### What is needed
Work through the entries below and report how many lines include "disease". The number alone is the answer.
┄┄┄┄┄┄┄┄┄┄┄┄┄┄┄┄┄┄┄┄
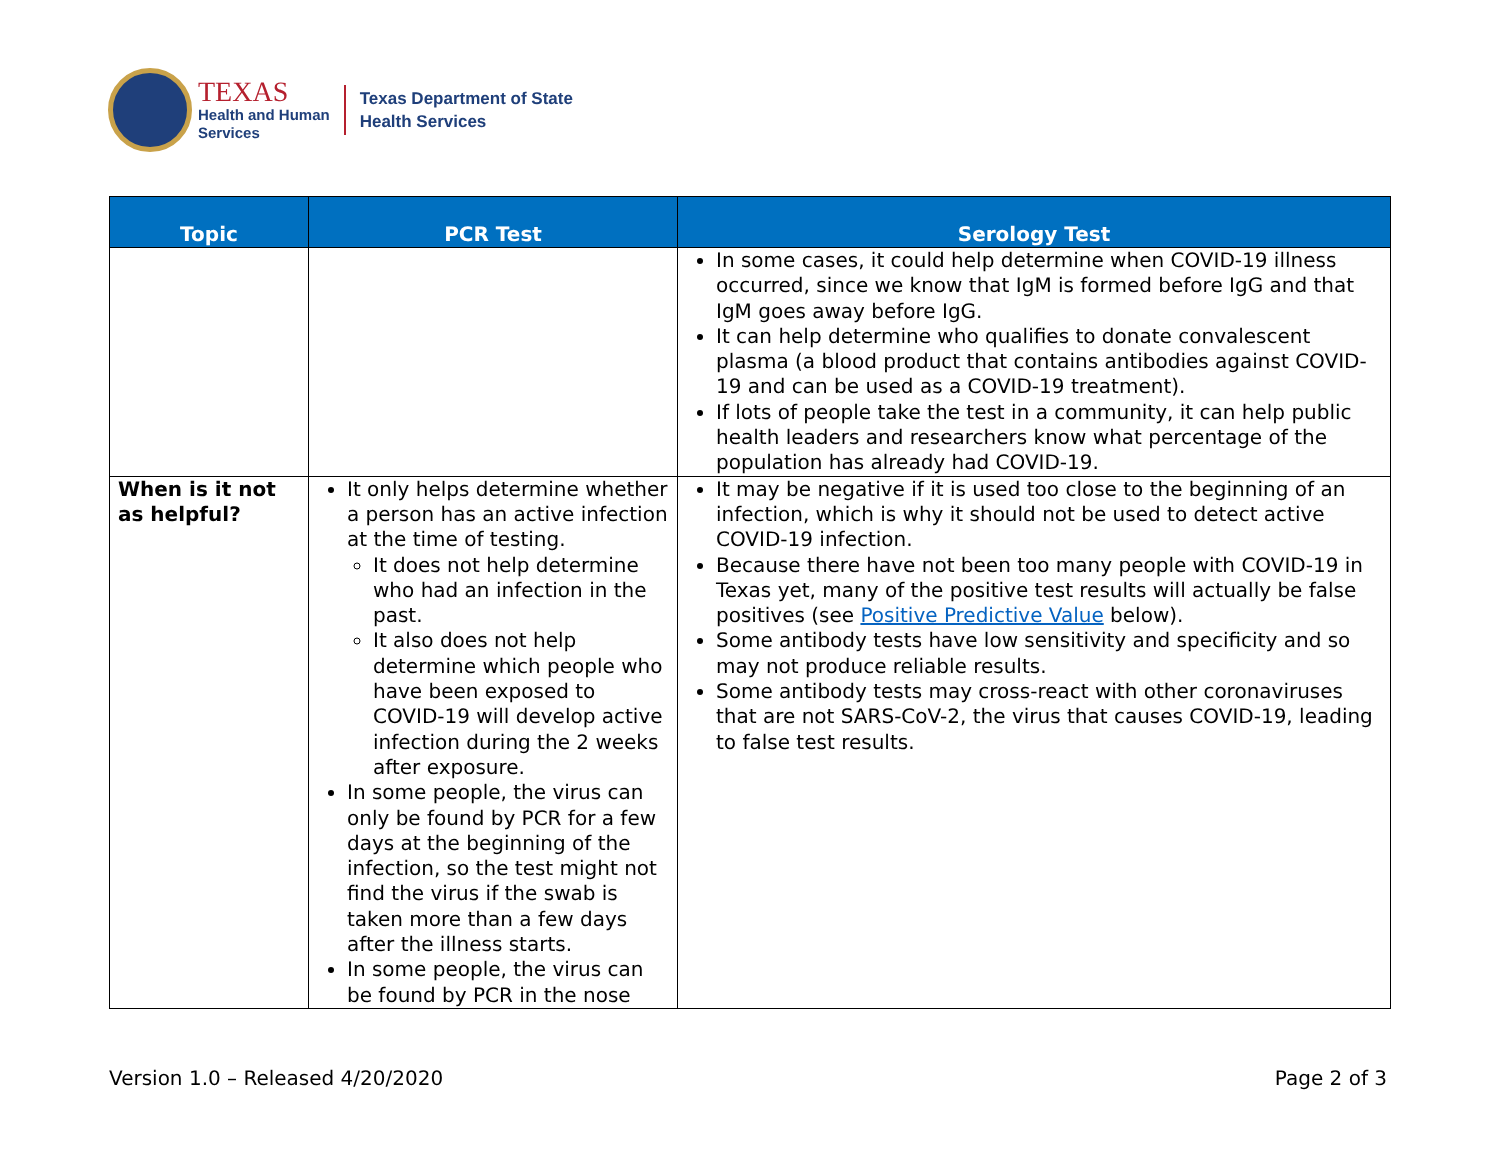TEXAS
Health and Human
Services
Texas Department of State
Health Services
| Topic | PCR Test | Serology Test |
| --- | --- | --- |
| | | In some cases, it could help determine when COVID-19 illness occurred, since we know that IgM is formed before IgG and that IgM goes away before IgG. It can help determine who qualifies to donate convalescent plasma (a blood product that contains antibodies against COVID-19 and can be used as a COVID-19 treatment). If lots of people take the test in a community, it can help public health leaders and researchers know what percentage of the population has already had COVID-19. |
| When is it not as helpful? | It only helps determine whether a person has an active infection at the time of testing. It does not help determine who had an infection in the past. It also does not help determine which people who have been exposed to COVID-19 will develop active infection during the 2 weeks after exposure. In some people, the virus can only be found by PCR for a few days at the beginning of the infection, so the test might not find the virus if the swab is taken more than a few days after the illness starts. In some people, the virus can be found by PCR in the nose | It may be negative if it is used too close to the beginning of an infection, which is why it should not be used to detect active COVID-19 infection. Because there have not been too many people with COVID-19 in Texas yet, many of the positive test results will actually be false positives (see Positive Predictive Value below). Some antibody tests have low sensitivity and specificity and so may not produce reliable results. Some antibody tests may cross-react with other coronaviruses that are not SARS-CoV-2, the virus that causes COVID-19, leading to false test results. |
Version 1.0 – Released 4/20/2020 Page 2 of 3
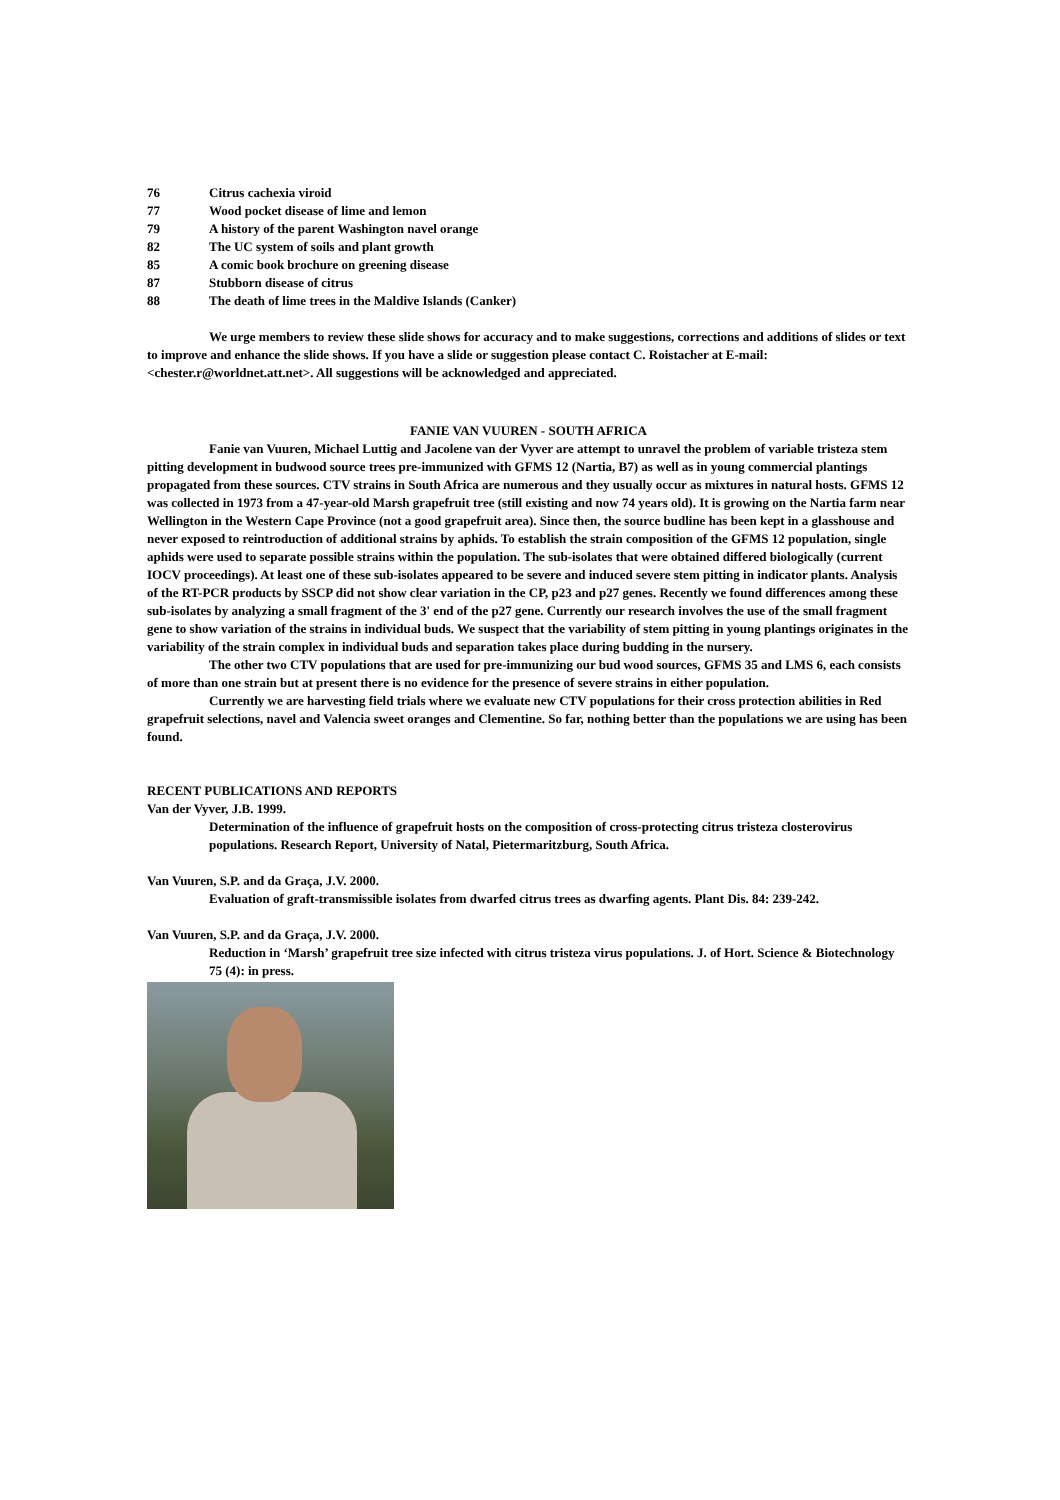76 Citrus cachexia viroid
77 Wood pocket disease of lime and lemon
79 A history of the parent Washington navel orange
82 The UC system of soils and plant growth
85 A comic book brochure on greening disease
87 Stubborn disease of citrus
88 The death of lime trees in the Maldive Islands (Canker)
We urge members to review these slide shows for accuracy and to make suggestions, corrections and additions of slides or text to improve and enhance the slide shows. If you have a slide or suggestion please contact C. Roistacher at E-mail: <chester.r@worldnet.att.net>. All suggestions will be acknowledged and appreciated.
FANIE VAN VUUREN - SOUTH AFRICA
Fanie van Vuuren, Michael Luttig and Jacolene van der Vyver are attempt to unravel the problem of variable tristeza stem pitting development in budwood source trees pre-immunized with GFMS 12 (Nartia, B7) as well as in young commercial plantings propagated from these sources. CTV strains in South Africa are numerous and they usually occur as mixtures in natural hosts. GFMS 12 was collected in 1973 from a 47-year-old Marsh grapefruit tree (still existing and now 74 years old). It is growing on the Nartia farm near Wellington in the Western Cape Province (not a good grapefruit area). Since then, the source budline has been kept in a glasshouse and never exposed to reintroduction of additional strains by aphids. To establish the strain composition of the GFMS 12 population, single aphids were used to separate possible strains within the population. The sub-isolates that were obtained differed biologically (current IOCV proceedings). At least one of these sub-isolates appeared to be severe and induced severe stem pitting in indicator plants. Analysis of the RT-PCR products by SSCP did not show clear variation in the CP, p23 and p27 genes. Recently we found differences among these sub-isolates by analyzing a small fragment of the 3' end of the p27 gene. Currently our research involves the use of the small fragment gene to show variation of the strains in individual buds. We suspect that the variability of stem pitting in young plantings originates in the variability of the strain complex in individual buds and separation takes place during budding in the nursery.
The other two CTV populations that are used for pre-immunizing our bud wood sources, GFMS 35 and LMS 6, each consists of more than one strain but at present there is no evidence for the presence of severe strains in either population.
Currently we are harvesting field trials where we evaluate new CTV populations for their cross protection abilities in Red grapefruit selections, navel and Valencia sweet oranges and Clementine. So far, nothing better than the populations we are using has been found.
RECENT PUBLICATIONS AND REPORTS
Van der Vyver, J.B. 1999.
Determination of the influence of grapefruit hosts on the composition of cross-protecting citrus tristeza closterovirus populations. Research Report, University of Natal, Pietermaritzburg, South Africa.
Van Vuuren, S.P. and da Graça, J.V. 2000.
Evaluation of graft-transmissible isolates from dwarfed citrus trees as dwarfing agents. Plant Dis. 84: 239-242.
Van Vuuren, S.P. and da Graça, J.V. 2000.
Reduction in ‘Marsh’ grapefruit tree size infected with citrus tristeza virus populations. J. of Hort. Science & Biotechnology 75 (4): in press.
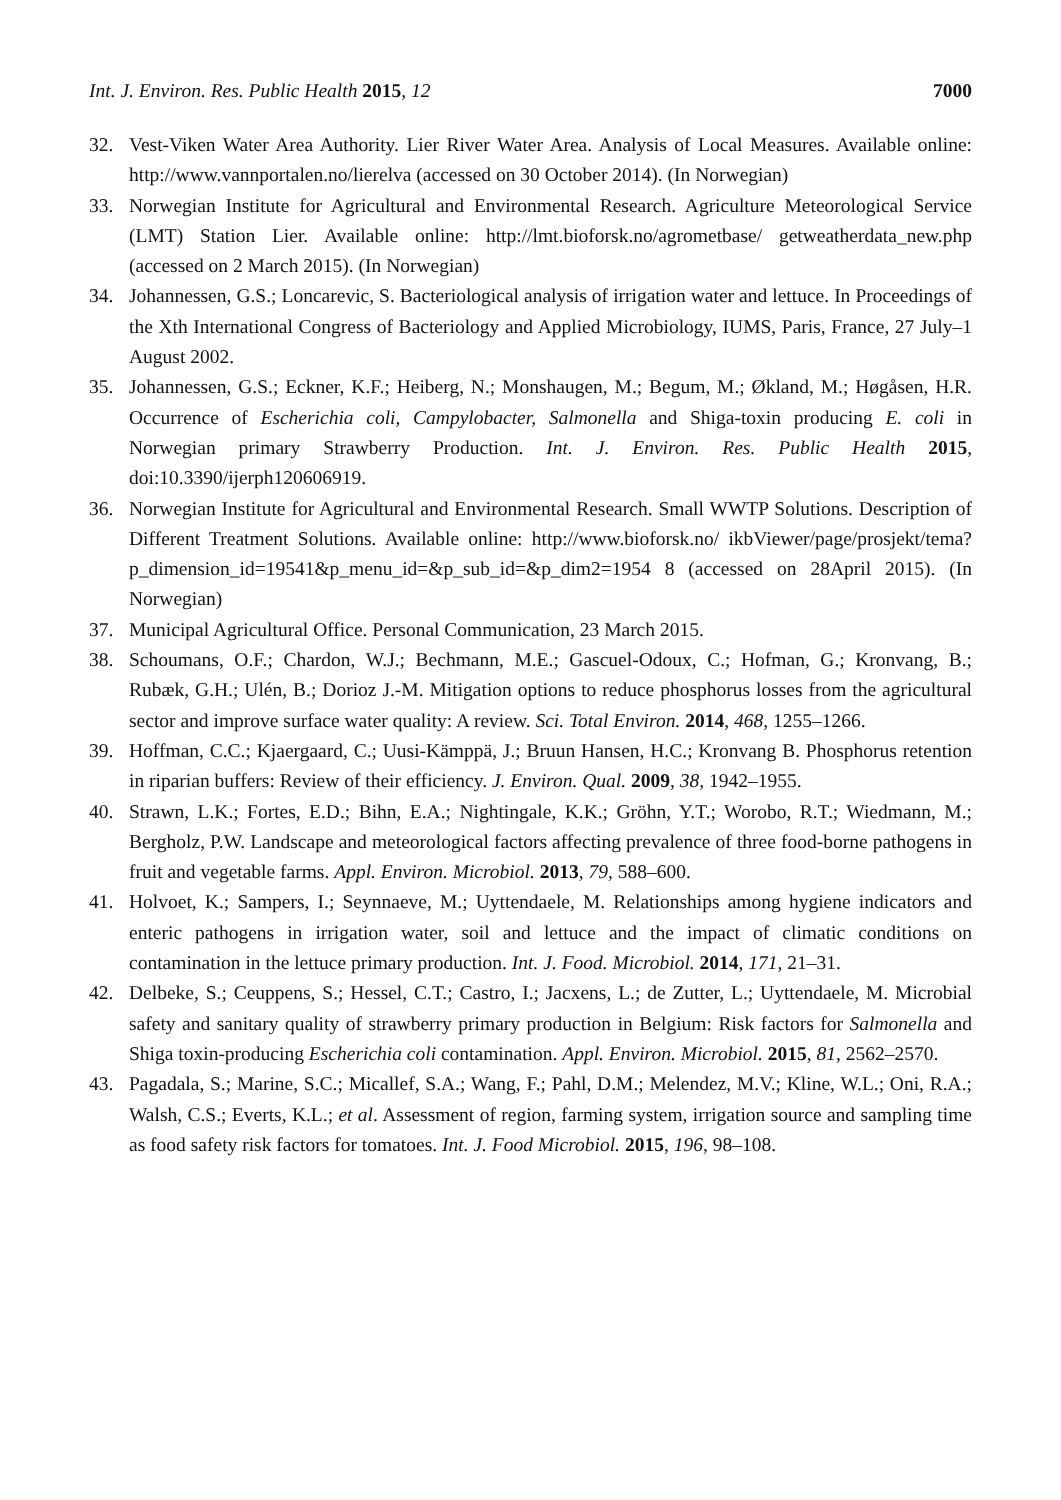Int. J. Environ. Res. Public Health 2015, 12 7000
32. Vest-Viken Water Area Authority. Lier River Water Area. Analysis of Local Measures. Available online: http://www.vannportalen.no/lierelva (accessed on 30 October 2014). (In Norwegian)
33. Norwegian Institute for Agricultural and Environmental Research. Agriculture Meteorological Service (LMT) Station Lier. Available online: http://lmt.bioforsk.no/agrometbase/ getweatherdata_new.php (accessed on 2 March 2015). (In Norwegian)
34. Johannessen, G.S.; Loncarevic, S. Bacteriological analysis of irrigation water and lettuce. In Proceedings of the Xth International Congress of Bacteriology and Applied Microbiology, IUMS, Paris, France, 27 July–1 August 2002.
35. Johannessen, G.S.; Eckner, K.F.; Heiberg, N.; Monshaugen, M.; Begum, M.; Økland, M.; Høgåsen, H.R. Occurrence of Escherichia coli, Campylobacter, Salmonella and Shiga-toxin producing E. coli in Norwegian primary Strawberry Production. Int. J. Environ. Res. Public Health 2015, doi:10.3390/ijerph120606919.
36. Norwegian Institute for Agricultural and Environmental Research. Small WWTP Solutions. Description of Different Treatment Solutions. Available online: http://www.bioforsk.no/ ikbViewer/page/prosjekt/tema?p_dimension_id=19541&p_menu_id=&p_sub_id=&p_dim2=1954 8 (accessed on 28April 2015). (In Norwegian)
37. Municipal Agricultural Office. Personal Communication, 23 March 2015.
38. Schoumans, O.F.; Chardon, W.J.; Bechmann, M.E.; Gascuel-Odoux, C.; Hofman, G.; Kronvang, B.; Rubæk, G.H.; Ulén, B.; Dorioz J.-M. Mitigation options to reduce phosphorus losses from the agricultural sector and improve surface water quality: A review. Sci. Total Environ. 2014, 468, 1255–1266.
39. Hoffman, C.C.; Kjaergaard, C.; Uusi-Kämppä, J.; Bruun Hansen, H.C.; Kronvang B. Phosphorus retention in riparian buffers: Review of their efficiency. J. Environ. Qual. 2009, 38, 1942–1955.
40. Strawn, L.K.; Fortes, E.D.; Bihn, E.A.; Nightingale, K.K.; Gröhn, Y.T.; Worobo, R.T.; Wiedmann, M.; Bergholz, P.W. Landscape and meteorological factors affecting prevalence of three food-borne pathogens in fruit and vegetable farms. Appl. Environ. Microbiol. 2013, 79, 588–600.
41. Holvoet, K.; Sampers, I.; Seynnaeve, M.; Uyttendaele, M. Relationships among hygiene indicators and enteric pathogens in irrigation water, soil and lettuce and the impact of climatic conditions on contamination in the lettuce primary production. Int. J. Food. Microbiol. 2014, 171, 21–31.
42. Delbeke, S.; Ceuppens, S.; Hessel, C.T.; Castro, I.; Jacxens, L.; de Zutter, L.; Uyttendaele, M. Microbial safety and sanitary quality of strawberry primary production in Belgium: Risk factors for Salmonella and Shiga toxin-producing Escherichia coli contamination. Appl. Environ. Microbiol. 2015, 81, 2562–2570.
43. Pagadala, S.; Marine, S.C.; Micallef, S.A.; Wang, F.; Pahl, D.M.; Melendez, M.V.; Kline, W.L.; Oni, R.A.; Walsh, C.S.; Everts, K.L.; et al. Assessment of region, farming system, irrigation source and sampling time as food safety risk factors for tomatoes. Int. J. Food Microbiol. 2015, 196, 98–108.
┄┄┄┄┄┄┄┄┄┄┄┄┄┄┄┄┄┄┄┄
### Written answer
3